Ces détails, aujourd’hui presque anachroniques, rappellent à quel point l’Amérique des années 1980 était saturée de fumée de cigarette. Pourtant, en 2024, seulement 9,9 % des adultes américains fument, selon une étude publiée ce mois-ci dans NEJM Evidence. Un chiffre historique : c’est la première fois que le taux de tabagisme tombe sous la barre des 10 %.
Ce déclin, de 42,4 % en 1965 à 9,9 % aujourd’hui, s’étale sur six décennies. Il ne résulte pas d’une découverte médicale ou d’un remède miracle, mais d’une lutte acharnée menée par la science, les politiques publiques, les actions en justice et la volonté collective. Face à l’un des lobbies industriels les plus puissants au monde, cette mobilisation a transformé le tabagisme en phénomène « rare » aux États-Unis. Une preuve que des progrès majeurs, même contre toute attente, sont possibles.
Un fléau aux conséquences dramatiques
L’ampleur de ce changement est difficile à saisir aujourd’hui. À son apogée, les Américains consommaient plus de 4 000 cigarettes par personne et par an, soit plus d’un demi-paquet par jour. Près de la moitié des médecins fumaient.
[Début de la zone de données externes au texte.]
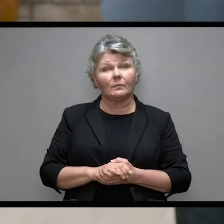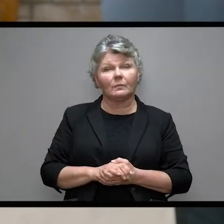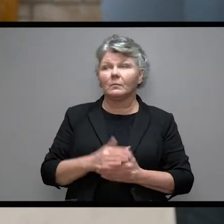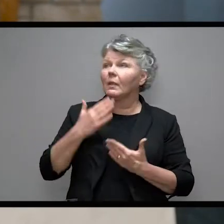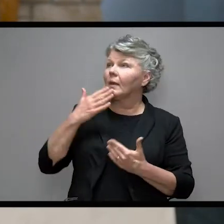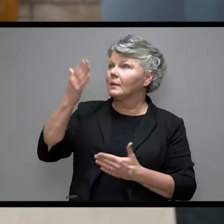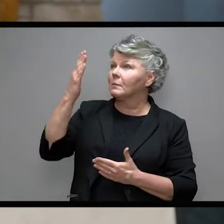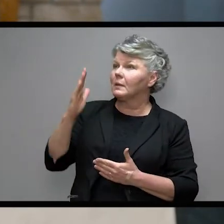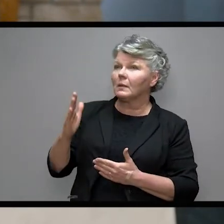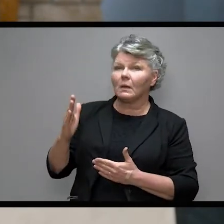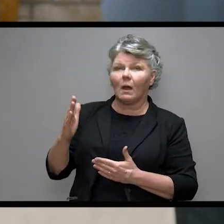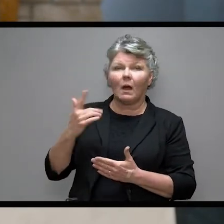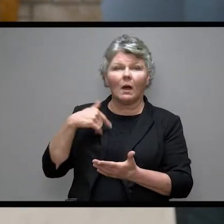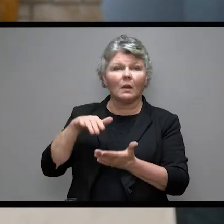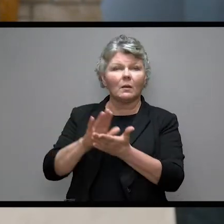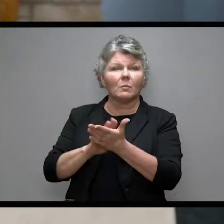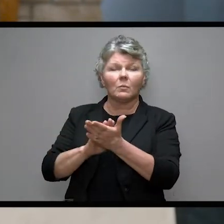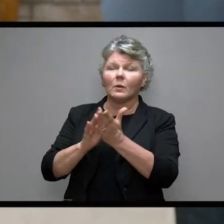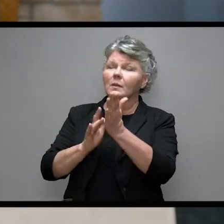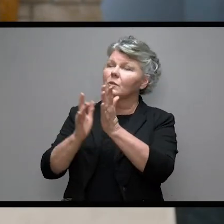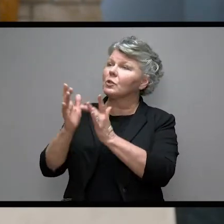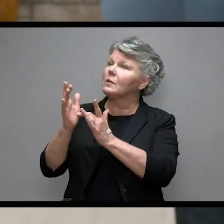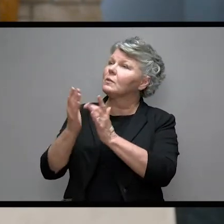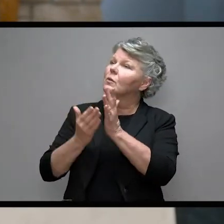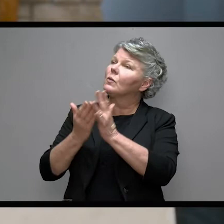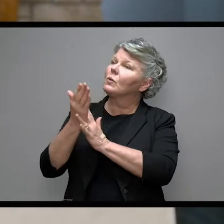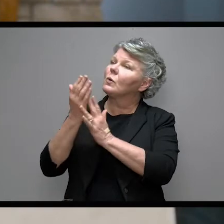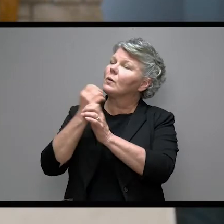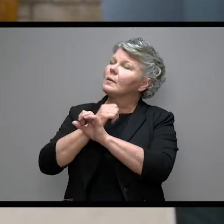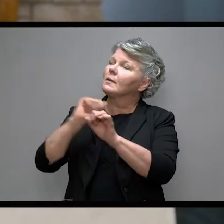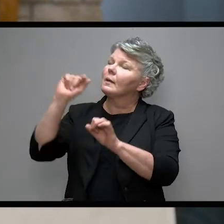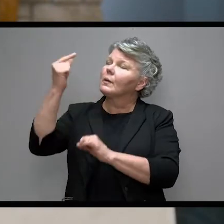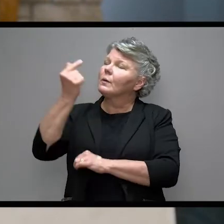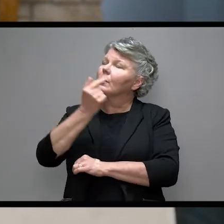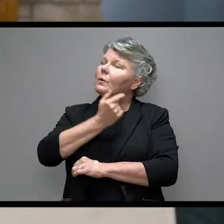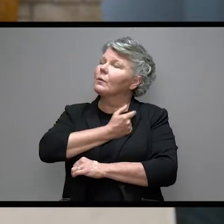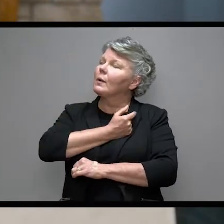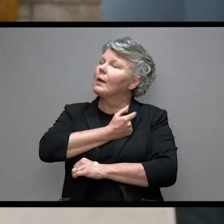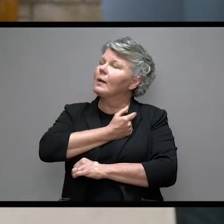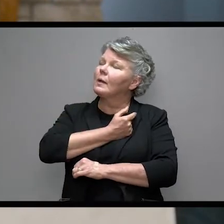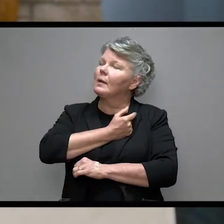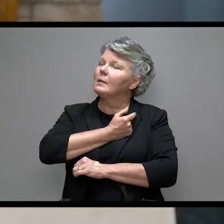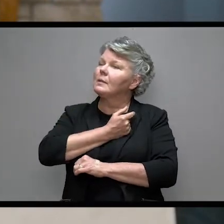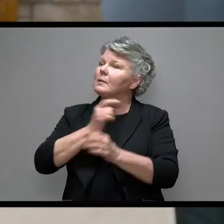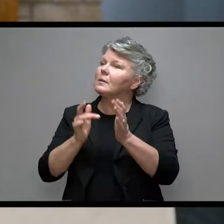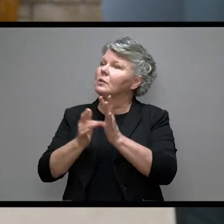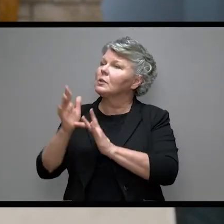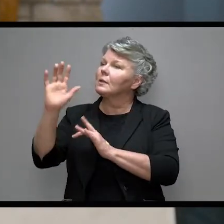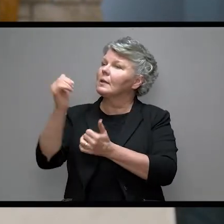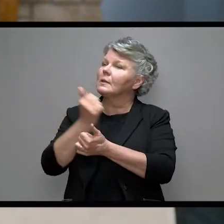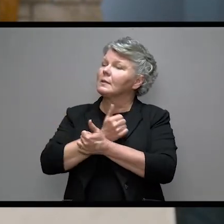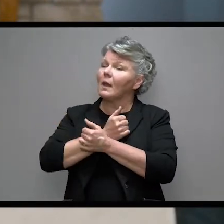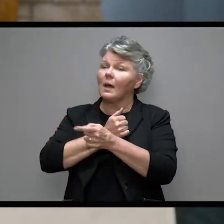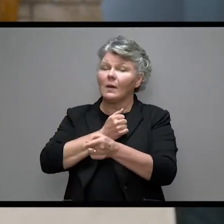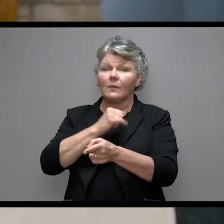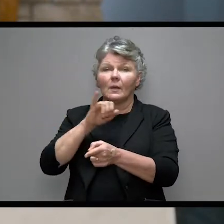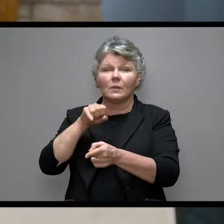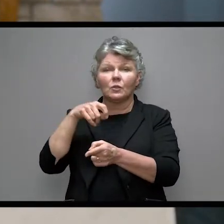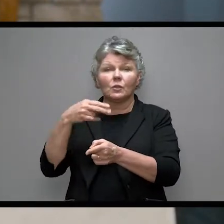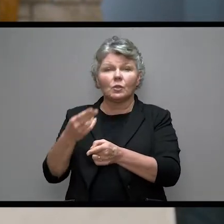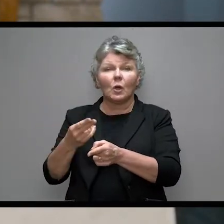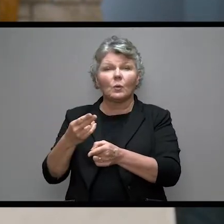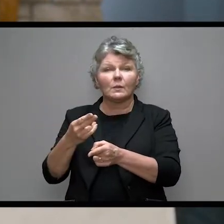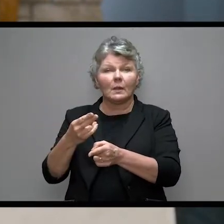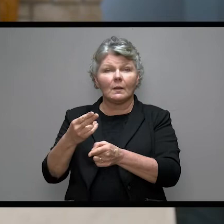be to God all praise to Jesus through His saving grace out of the love of Jesus Joseph does not forget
Les géants du tabac dépensaient des milliards en marketing, tout en minimisant les preuves de leurs méfaits et en bloquant toute régulation.
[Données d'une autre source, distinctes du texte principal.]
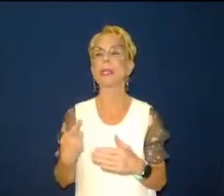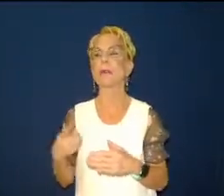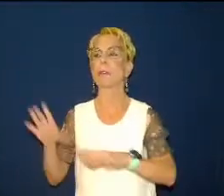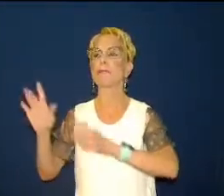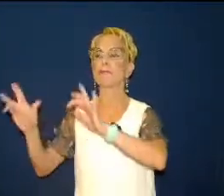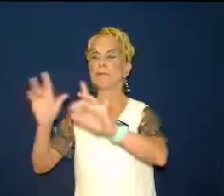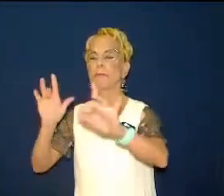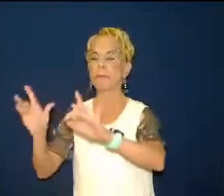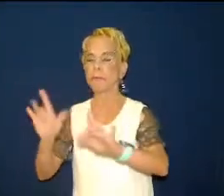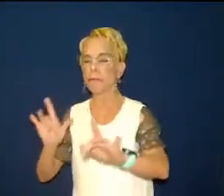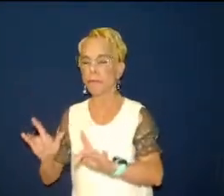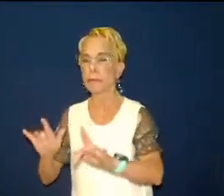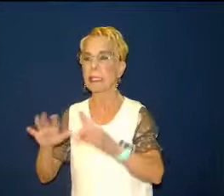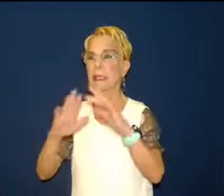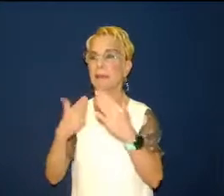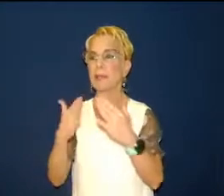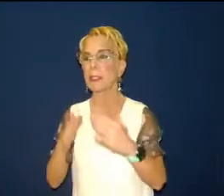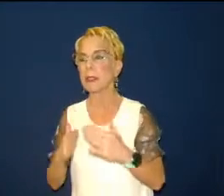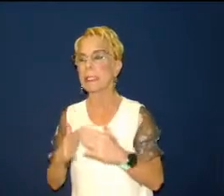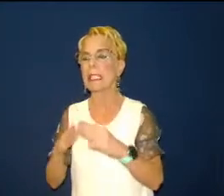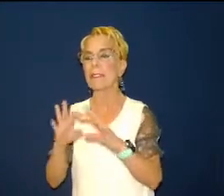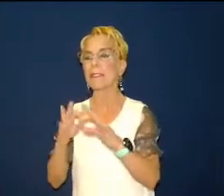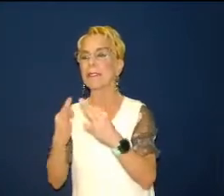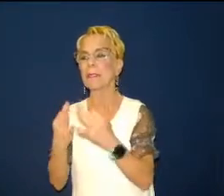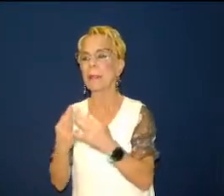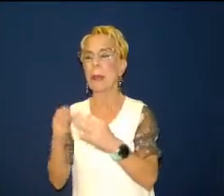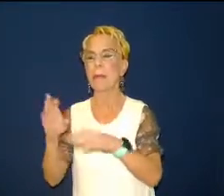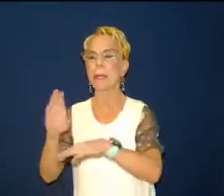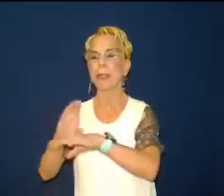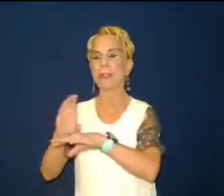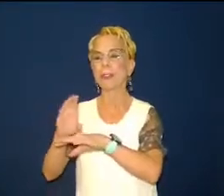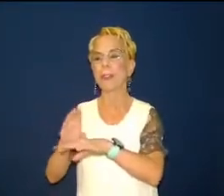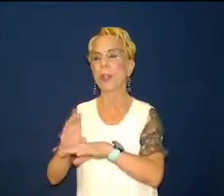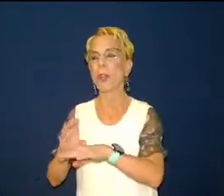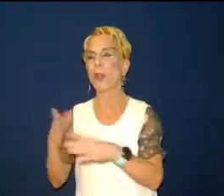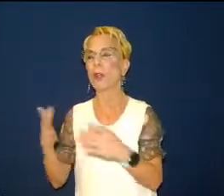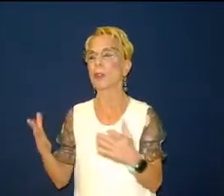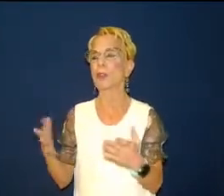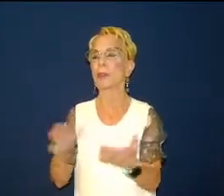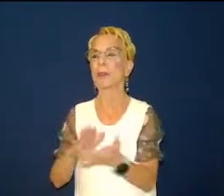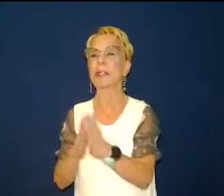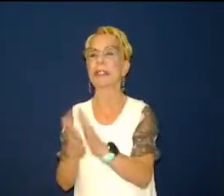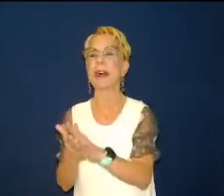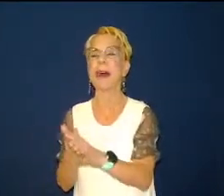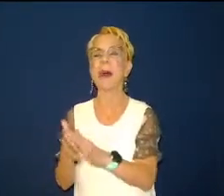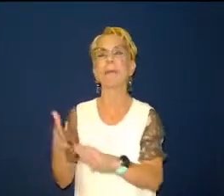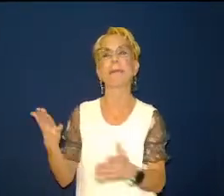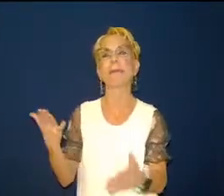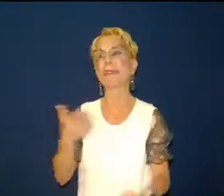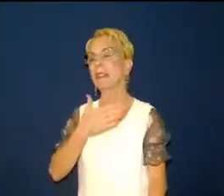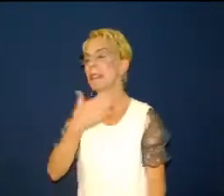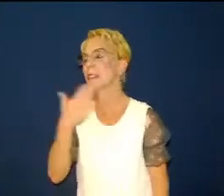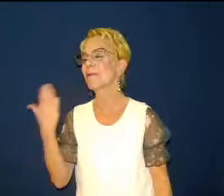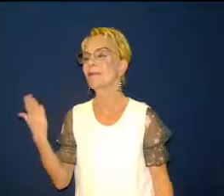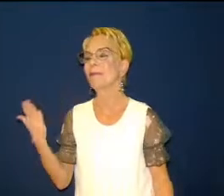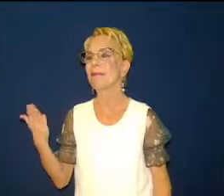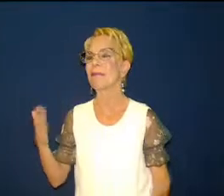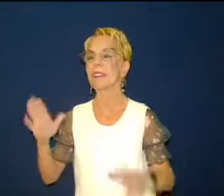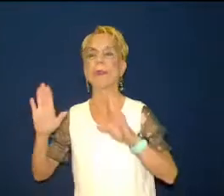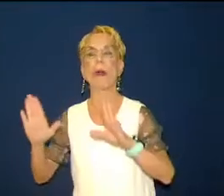the greatest let it be the greatest generation because of our faithfulness to you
Le bilan humain est effroyable : depuis 1964, plus de 20 millions d’Américains sont morts à cause du tabac. Aujourd’hui encore, le tabagisme tue environ 480 000 personnes par an aux États-Unis, soit un décès sur cinq. À l’échelle mondiale, le tabac a causé la mort de 100 millions de personnes au XXe siècle – un chiffre supérieur aux victimes de la Seconde Guerre mondiale. Il reste la première cause de mortalité évitable dans le monde moderne.
Le tournant de 1964 : la science contre l’industrie
Le 11 janvier 1964, le chirurgien général des États-Unis, Luther Terry, convoque une conférence de presse au Département d’État pour révéler les conclusions de son comité. Après avoir analysé plus de 7 000 études scientifiques, l’équipe confirme sans ambiguïté le lien entre tabagisme et cancer du poumon, ainsi que d’autres maladies graves. Ce rapport marque un tournant décisif.
Dans les années qui suivent, les politiques publiques se multiplient : interdiction de la publicité pour le tabac à la télévision et à la radio (1971), obligation d’afficher des avertissements sanitaires sur les paquets (1965), augmentation des taxes sur les cigarettes, et création de zones non-fumeurs dans les lieux publics. Les procès intentés contre les fabricants de tabac, comme celui de 1998 qui a abouti à un règlement historique de 246 milliards de dollars, ont également joué un rôle clé en exposant les mensonges de l’industrie.
Les résultats sont là : entre 1965 et 2024, le taux de fumeurs a été divisé par quatre. Une victoire collective qui montre qu’avec de la persévérance, même les défis les plus complexes peuvent être surmontés.